■ Job item:
Reproduce the data below line for line, keeping every word and symbol unchanged.

■ The input:
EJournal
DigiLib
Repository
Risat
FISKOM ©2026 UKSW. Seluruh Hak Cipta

■ Exercise output:
EJournal
DigiLib
Repository
Risat
FISKOM ©2026 UKSW. Seluruh Hak Cipta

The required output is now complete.